Psalm 8 is not about the hubris of mankind, nor about Man’s progress towards Superman. Still less is about the futility of life – it does not inform us that we are creatures of chance and necessity. In Psalm 8 we are told that God made us a little lower than the angels and that he put the world under our feet. We are to be custodians of the Earth.
What went wrong? Rousseau said, “Man was born free but everywhere he is in chains.” It is difficult to argue with him. Marx blames capitalism. Humanists blame lack of education. Existentialists say that Man cannot come to terms with the fact that life is pointless. But the Bible has a different explanation. In the parable of the wheat and the tares (Matthew ch 13) Jesus says, “An enemy has done this.” In the beginning of Genesis we learn that Eve and Adam were tempted by Satan, and believed him rather than God. This rebellion against God had disastrous consequences. There is something corrupt in the heart of man – Jesus, in Mark ch 7, says “For from within, out of men’s hearts, come evil thoughts, sexual immorality, theft, murder, adultery, greed, malice, deceit, lewdness, envy, slander, arrogance and folly. All these evils come from inside and make a man ‘unclean’.
If that is the diagnosis is there any remedy? In Hebrews Ch 2 there are echoes of Psalm 8. We read of Jesus, “He was made a little lower than the angels,” in other words he was made man, subject to the same pain and temptations that we are, and like us, mortal, so that ‘by his death he might destroy him who holds the power of death – that is the devil – and free those who all their lives were held in slavery by the fear of death. For this reason … he might make atonement for the sins of the people.’ v 18.

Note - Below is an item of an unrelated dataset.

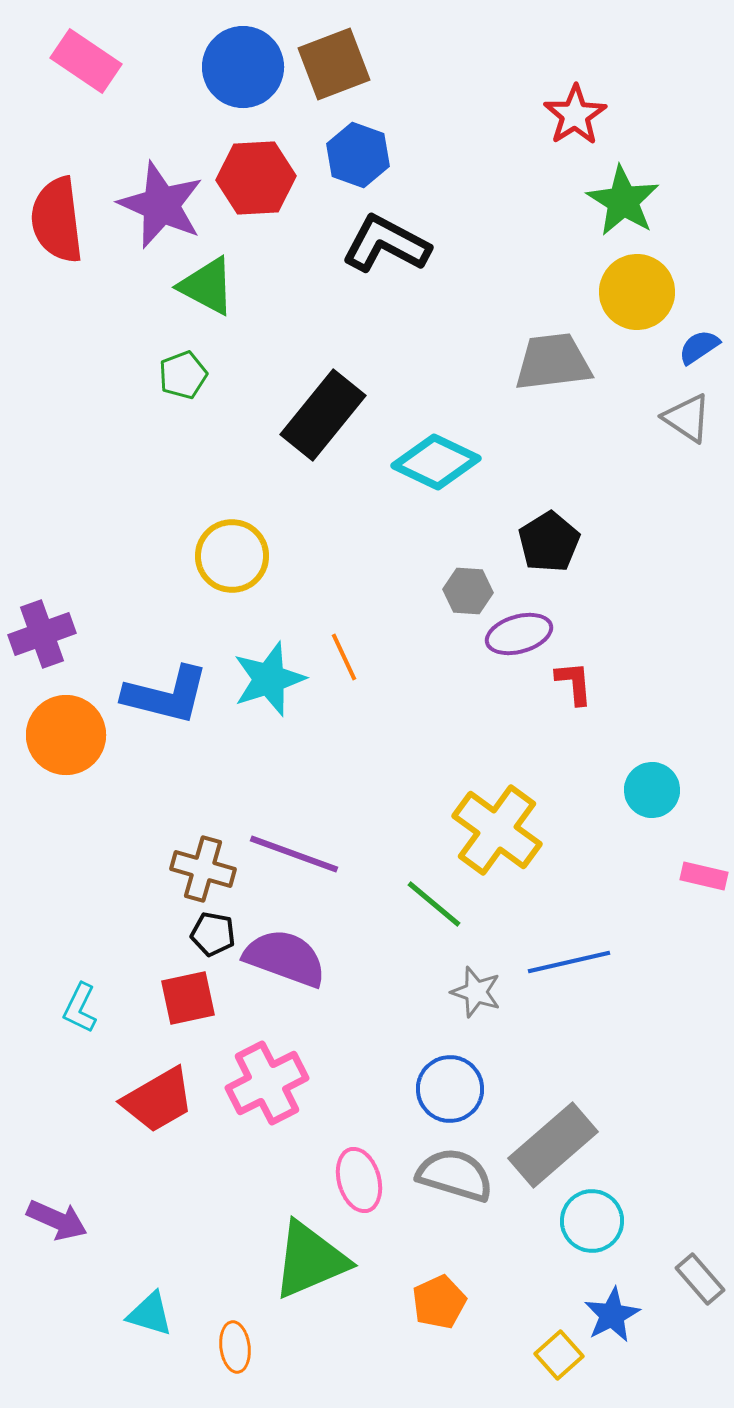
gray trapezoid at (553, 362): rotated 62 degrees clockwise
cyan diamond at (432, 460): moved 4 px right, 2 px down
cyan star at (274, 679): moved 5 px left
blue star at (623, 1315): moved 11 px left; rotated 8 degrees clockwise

What can we learn? First, you are not a fool for believing in God, despite what Richard Dawkins and other media darlings say. Very learned men, with exactly the same access to the evidence as Dawkins, conclude that there is a God, and moreover one who interacts with humanity and answers prayer. Second, my fifty-year old ideas of mankind on an upward path are clearly wrong; the facts fit better with the Bible’s idea that we have gone in the opposite direction – we were created perfect but have fallen into corruption. Third, God has not left us there. God so loved the world that he gave his one and only son, so that all who believe in him should not perish but have everlasting life.